When U.S. President Donald Trump pulled the United States out of the Iran nuclear deal in May of this year, he vowed that America would re-impose all the sanctions on Tehran that had been lifted by the pact championed by President Barack Obama.

That promise will be kept on Nov. 5, as a deadline is reached for nations needing to cease importing Iranian goods or face serious financial penalties. It will impose sanctions on more than 700 businesses, government agencies and individuals in Iran involved in oil, banking, shipping, shipbuilding and insurance. That will tighten the noose that has been gradually choking the Iranian economy since Trump took office and began the process of dismantling his predecessor’s pact.

One is that the administration has granted an exemption to eight unidentified countries, allowing them to continue to do business with Iran. One is believed to be India, a major trading partner of Tehran’s.

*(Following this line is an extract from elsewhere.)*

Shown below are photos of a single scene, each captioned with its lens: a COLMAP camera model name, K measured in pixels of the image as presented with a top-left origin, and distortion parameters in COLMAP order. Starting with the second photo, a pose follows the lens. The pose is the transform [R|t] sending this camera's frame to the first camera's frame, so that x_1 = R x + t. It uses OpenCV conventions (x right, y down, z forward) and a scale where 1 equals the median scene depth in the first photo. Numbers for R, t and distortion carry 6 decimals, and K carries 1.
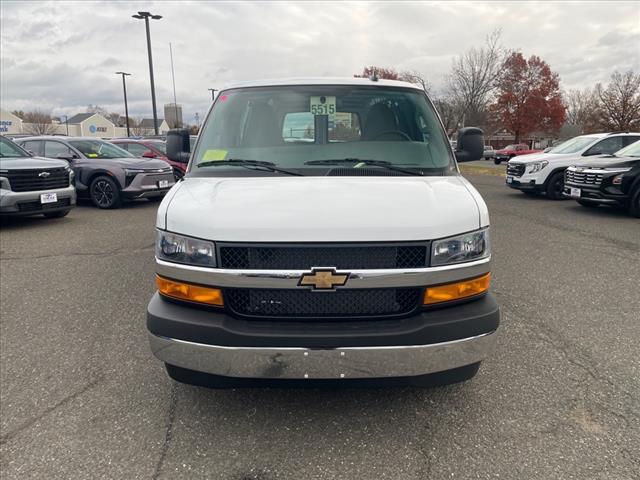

Also notably absent from the announcement was any mention of America’s determination to ensure that any nation or entity that conducts business with Iran will be cut off from the U.S.-based Society for Worldwide Interbank Financial Telecommunication or SWIFT, which banks worldwide use for international transactions. If it had been included in the sanctions, that would essentially compel anyone interested in commerce with Iran to choose between money to be made with Iran or being able to do business in the United States, as well as any other entity that has interactions with U.S. banks. That would have imposed a blanket of complete isolation on Iran.

What happened?

Has Trump gone soft? Was the foreign-policy establishment that the president so despises—and whose advice he spurned when it came to moving the U.S. embassy to Jerusalem or ending the Iran deal—persuade him or Pompeo to back down? Will these loopholes give Iran and its European enablers the leeway to wait out Trump in the hope—as former Secretary of State John Kerry has advised them—that the Democrats will win the 2020 presidential election and save the pact before the president can finish scrapping it?

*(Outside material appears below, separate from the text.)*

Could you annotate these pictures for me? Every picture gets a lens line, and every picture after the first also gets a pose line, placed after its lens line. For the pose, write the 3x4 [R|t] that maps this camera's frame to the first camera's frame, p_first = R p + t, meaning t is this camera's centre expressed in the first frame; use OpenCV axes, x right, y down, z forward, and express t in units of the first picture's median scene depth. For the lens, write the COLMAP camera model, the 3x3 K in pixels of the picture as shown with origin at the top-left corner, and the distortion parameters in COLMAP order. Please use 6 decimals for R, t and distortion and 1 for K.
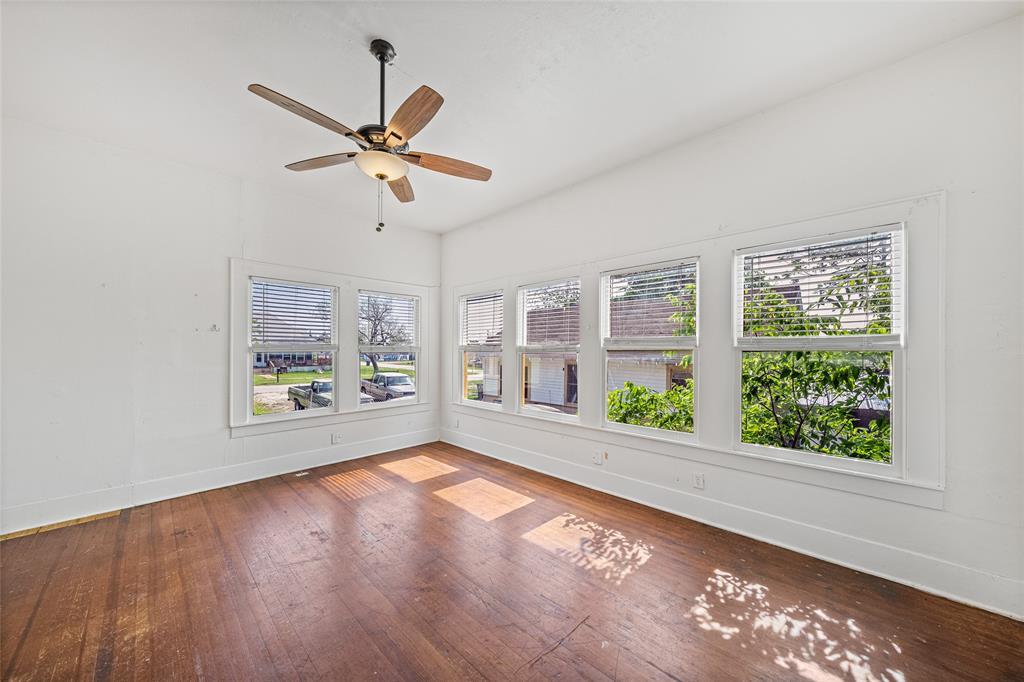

The answer to all these questions is maybe.

In Trump’s defense, the exemptions that he granted are far fewer than the ones Obama gave out. Obama exempted 20 nations rather than just eight, and Trump’s exemptions are limited to a six-month period.

According to Pompeo, two of these nations have promised to end imports of Iranian oil within weeks. The administration clearly hopes to persuade the others to do the same. But if they don’t, that will set up another crucial moment in six months when the same people who were able to convince Trump and Pompeo to back off this time will have another opportunity to further delay Iran’s total isolation by asking for an extension on their exemptions.

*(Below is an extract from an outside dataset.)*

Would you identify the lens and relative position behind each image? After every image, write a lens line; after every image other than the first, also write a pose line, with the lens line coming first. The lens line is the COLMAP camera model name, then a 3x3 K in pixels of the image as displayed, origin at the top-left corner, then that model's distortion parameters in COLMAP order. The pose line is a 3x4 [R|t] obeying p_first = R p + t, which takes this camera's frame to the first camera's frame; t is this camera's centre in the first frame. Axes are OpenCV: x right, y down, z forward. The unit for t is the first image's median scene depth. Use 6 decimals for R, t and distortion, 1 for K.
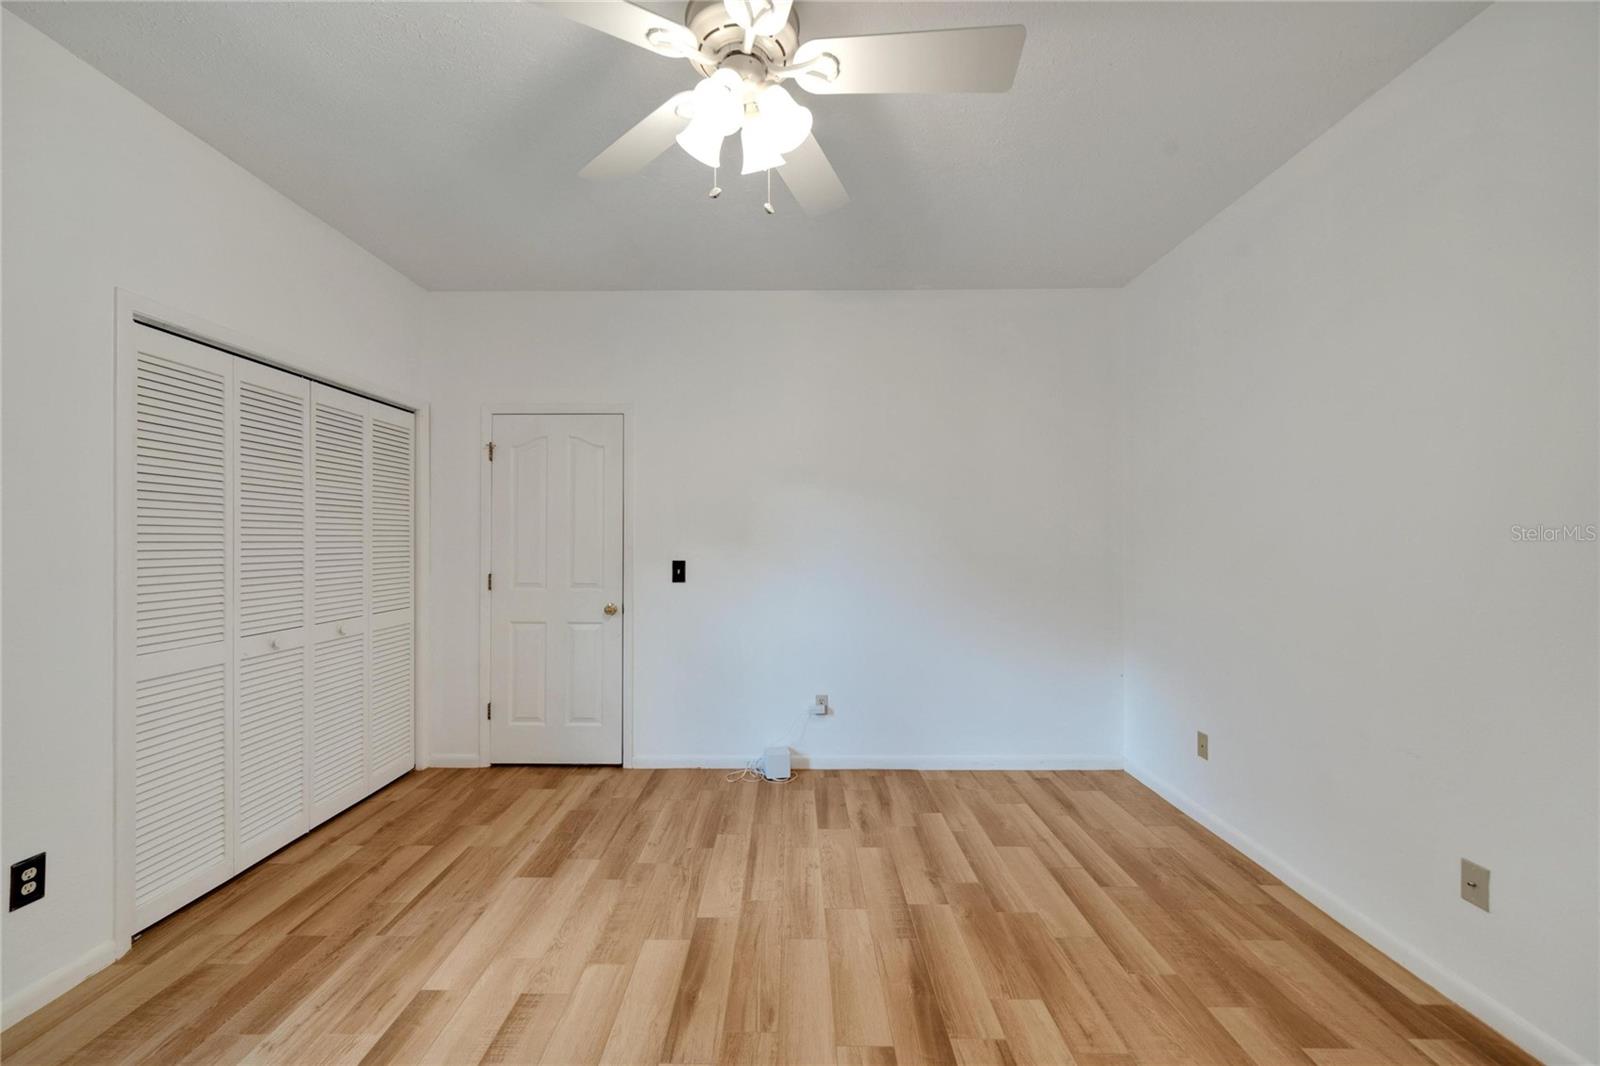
lens RADIAL K [[618.5, 0, 792.4], [0, 618.5, 545.8], [0, 0, 1]] dist [-0.000557, 0.000150]
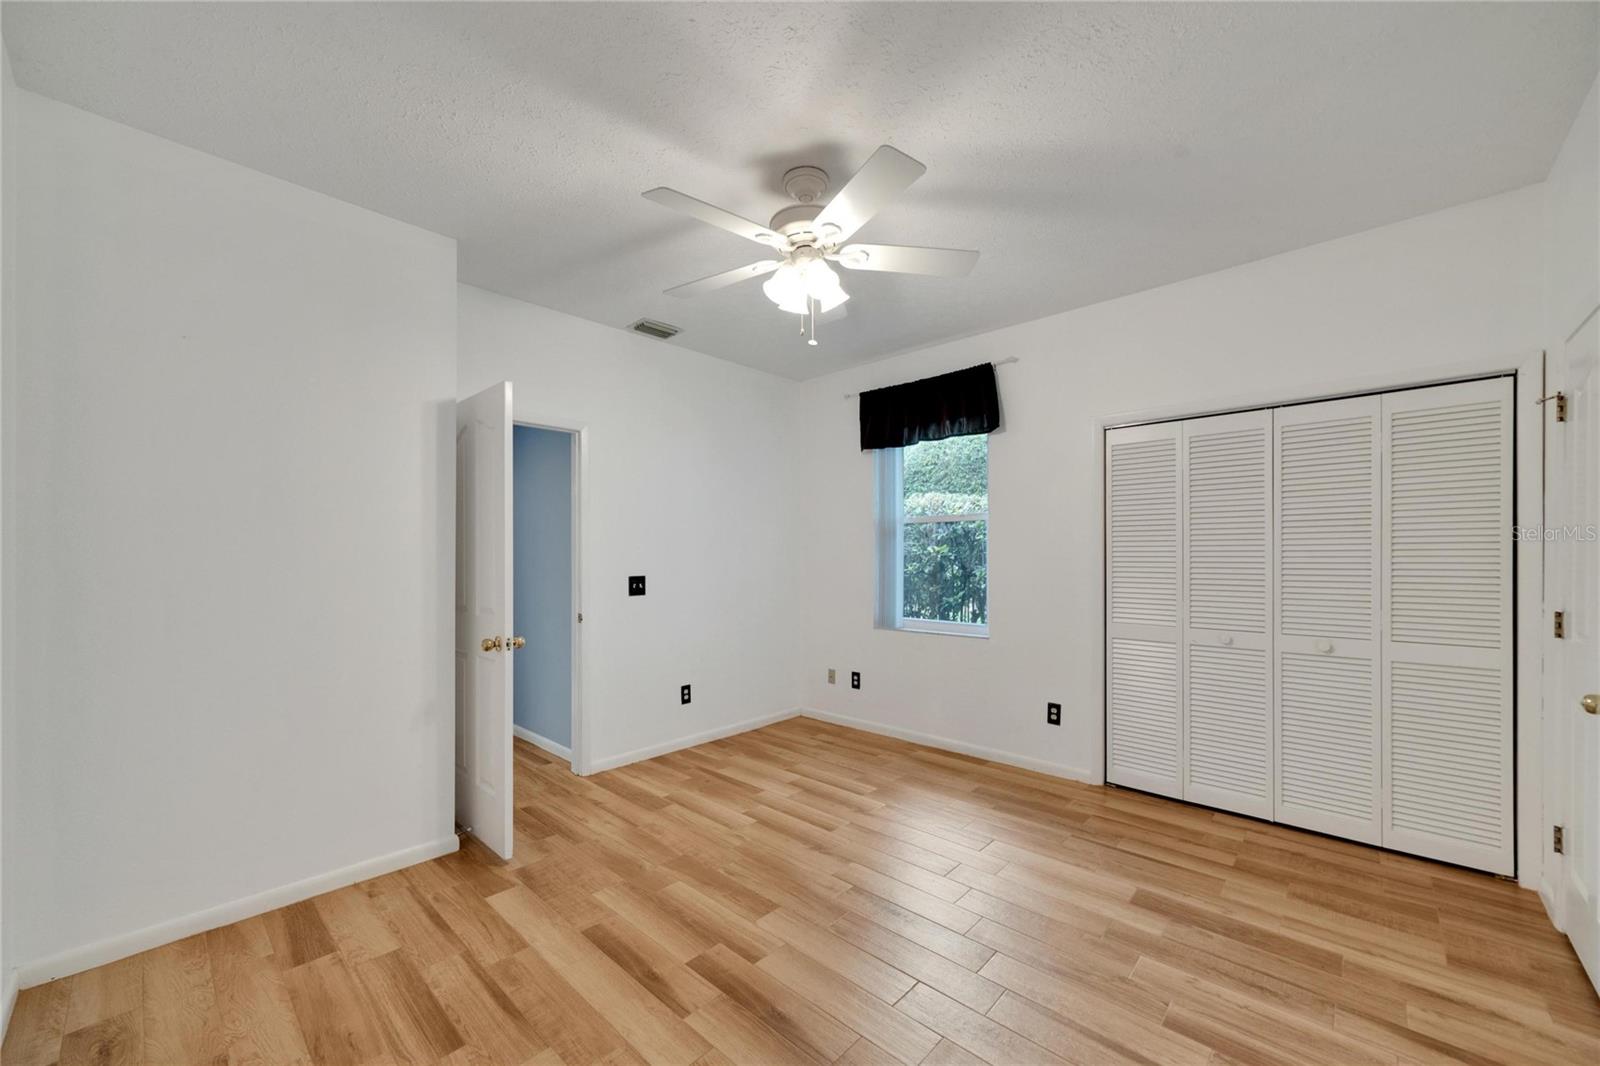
lens RADIAL K [[623.2, 0, 794.6], [0, 623.2, 520.3], [0, 0, 1]] dist [0.001843, 0.000428]
pose [[-0.683386, -0.039125, -0.729008, 0.694088], [-0.007365, 0.998882, -0.046705, -0.015434], [0.730020, -0.026548, -0.682909, 1.274439]]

The decision about SWIFT is even more problematic.

The arguments against cutting off Iran’s trading partners from SWIFT were based on the idea that it might lead the Europeans to try to create a rival banking system. That would potentially damage the dollar and cost American institutions a lot of money.

But that was an empty threat. The notion that Europe, for all of its wealth, could afford to try to compete with the U.S. system is ludicrous. It would cost them far more than it would the United States. The Europeans know that Trump values the nation’s economic gains achieved on his watch. Those arguments apparently worked and convinced the president to back away from his promise to move quickly to bring Iran to its knees.

Yet there’s little doubt that what Trump is doing is still going to have a devastating impact on Tehran. Since Trump’s Iran-deal announcement, the rial, Iran’s currency has lost two-thirds of its value. Its oil exports have also declined by 40 percent.

Moreover, the fear of being shut out of the United States and its banks was enough to scare foreign investors away. The expected post-Iran deal gold rush never really materialized. Protests about both the sinking Iranian economy and the repressive nature of the regime have weakened the hold of the theocrats and their terrorist allies.

That weakness gives the lie to the predictions that more sanctions and pressure will induce the ayatollahs to attempt to break out from any nuclear restrictions and quickly build a bomb. Trump understood that the Iranian regime is a paper tiger, which bluffed its way into massive concessions from Obama that not only didn’t end its nuclear program, but also included sunset provisions that will allow Iran to build a weapon once the deal expires.

That’s why Trump’s move to scrap the deal was something that had to be done eventually if the West was to avoid standing by as Iran built a weapon.

Some Republicans, led by Sen. Ted Cruz of Texas, hope to rectify this situation by introducing legislation that will mandate the imposition of SWIFT sanctions on Iran and its partners. But the chances of passing such a bill overriding Trump’s decision aren’t great.

By giving Iran and its economic partners some wiggle room Trump may have encouraged them to think that they can survive until he is replaced in 2021. That may or may not happen, but by leaving Iran hope that it can avoid having to renegotiate the weak deal that Obama gave them, the president has made his goal that much harder to achieve. Instead of calling Iran’s bluff, he’s enabled them to think they can still beat him.